The Georgia Supreme Court ruled in lawsuits alleging that county commissioners showed an intent to violate Georgia law when they voted to remove the Confederate statues.

The Legal Profession Blog noted the Oct. 25 decision and published highlights.

The state supreme court considered whether the Georgia Constitution requires plaintiffs to show a “cognizable injury” to sue in Georgia courts that is separate from the statutory authorization to sue. The court answered in the affirmative, holding that plaintiffs “must have a cognizable injury that can be redressed by a judicial decision.”

The plaintiffs included private citizen T. Davis Humphries and Sons of Confederate Veterans groups.

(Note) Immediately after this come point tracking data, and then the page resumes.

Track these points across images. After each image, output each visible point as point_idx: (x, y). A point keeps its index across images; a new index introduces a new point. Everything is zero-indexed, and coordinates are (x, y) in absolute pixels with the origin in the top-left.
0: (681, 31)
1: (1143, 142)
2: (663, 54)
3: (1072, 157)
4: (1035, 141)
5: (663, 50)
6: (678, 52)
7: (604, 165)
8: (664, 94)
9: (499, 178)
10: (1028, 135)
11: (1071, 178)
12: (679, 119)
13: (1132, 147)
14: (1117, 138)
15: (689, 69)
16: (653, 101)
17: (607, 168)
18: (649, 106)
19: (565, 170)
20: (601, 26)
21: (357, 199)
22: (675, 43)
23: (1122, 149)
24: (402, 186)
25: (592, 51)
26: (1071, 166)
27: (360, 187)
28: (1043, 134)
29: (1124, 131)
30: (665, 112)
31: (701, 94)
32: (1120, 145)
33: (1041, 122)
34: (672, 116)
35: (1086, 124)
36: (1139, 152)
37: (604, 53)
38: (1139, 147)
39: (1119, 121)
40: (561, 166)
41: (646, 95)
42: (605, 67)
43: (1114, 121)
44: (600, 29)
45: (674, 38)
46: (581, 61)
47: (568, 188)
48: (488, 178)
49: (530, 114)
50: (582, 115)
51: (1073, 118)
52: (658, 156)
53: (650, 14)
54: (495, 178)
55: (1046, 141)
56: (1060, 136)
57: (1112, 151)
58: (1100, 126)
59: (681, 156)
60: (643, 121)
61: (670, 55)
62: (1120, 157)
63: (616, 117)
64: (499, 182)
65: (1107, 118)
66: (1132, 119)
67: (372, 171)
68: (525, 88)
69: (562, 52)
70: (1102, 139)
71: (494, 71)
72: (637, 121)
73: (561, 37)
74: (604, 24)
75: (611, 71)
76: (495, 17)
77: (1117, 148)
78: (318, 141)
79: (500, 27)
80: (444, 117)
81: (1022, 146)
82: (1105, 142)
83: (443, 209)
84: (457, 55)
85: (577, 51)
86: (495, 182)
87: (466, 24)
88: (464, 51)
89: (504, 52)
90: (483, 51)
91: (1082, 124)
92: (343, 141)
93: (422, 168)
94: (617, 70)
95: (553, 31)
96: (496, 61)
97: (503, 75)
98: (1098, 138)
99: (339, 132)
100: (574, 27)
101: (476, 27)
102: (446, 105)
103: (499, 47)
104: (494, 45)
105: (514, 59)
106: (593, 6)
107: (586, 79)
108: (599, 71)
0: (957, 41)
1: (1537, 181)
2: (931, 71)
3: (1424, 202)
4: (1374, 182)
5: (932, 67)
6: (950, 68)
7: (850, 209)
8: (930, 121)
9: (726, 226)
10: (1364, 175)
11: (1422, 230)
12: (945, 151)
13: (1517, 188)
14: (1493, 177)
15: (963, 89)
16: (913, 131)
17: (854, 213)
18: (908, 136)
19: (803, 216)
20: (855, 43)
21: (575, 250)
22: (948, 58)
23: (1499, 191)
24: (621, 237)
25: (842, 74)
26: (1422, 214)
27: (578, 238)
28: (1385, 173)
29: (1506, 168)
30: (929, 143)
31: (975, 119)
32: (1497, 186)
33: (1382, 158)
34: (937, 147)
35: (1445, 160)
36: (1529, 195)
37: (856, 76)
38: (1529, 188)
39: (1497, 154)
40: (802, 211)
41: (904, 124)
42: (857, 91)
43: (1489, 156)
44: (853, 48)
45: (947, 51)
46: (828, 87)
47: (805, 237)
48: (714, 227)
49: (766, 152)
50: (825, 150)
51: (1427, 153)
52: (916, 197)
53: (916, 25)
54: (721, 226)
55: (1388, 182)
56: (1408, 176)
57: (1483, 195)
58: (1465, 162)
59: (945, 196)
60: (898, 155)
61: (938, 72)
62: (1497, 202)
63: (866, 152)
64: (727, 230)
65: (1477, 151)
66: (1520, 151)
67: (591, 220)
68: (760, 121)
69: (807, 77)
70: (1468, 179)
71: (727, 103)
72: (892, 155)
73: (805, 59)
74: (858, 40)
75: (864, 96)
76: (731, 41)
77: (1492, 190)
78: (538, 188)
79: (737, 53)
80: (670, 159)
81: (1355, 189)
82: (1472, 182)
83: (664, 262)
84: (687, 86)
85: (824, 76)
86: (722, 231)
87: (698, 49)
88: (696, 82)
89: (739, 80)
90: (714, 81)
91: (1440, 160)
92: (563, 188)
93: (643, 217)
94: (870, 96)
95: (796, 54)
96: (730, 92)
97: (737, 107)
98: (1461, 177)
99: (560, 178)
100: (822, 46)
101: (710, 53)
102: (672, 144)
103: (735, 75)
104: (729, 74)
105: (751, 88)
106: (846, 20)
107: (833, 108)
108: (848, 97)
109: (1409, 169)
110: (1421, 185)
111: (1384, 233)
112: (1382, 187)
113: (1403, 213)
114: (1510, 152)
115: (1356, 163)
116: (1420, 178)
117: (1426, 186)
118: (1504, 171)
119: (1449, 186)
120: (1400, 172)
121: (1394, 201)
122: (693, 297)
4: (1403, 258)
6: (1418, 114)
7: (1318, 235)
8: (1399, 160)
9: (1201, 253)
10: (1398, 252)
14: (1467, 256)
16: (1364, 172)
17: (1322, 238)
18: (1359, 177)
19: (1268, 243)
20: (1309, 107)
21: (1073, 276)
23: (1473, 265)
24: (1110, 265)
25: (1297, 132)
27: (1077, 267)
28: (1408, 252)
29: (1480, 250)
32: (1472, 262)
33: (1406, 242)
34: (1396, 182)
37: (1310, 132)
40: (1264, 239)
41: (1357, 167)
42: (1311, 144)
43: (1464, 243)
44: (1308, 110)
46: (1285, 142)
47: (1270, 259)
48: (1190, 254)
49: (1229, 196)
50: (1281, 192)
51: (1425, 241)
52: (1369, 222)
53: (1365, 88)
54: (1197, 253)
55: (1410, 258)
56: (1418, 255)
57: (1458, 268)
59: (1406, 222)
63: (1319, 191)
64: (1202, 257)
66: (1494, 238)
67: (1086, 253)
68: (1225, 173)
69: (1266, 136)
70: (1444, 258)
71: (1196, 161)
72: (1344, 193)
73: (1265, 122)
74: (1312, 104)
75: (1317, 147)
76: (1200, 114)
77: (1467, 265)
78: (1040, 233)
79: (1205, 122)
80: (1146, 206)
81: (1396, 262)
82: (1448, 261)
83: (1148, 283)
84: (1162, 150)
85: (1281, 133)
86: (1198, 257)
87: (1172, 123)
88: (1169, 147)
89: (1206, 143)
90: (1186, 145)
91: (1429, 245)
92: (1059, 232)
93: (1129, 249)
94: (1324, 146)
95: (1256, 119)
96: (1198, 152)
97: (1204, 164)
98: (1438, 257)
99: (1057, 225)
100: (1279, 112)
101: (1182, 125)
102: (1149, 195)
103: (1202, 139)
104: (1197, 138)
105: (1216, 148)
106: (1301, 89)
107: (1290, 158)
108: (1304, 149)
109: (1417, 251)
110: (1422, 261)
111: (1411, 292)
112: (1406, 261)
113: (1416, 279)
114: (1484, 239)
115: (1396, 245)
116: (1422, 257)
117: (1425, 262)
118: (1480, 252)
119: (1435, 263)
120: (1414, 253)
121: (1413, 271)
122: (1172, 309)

They cited a law that bars removal of monuments honoring military service, including those honoring Confederate soldiers. Humphries sued over a vote to remove the statue in Newton County, Georgia, while the groups sued over votes in Newton and Henry counties in Georgia.

The Georgia Supreme Court said the kind of cognizable injury required in suits for violation of a public duty—including the duty regarding the Confederate statues—could be a generalized grievance.

The injury “need not always be individualized; sometimes it can be a generalized grievance shared by community members, especially other residents, taxpayers, voters or citizens,” the state supreme court said.

The standard is less exacting than the standing requirement for plaintiffs challenging a law’s constitutionality, which requires an “actual, individualized injury,” according to the opinion.

Applying the cognizable-injury framework, the Georgia Supreme Court said, Humphries had standing to sue for an injunction against removal of the statue in her county. She couldn’t seek damages at this time, however, because the statue had not yet been removed.

The Sons of Confederate Veterans groups didn’t have standing, the state supreme court said. The groups had not alleged that they had associational standing or that their members lived in the affected counties.

“Because the Sons of Confederate Veterans groups have not alleged anything resembling community stakeholder status and have alleged no other cognizable injury, they do not have standing,” the Georgia Supreme Court said.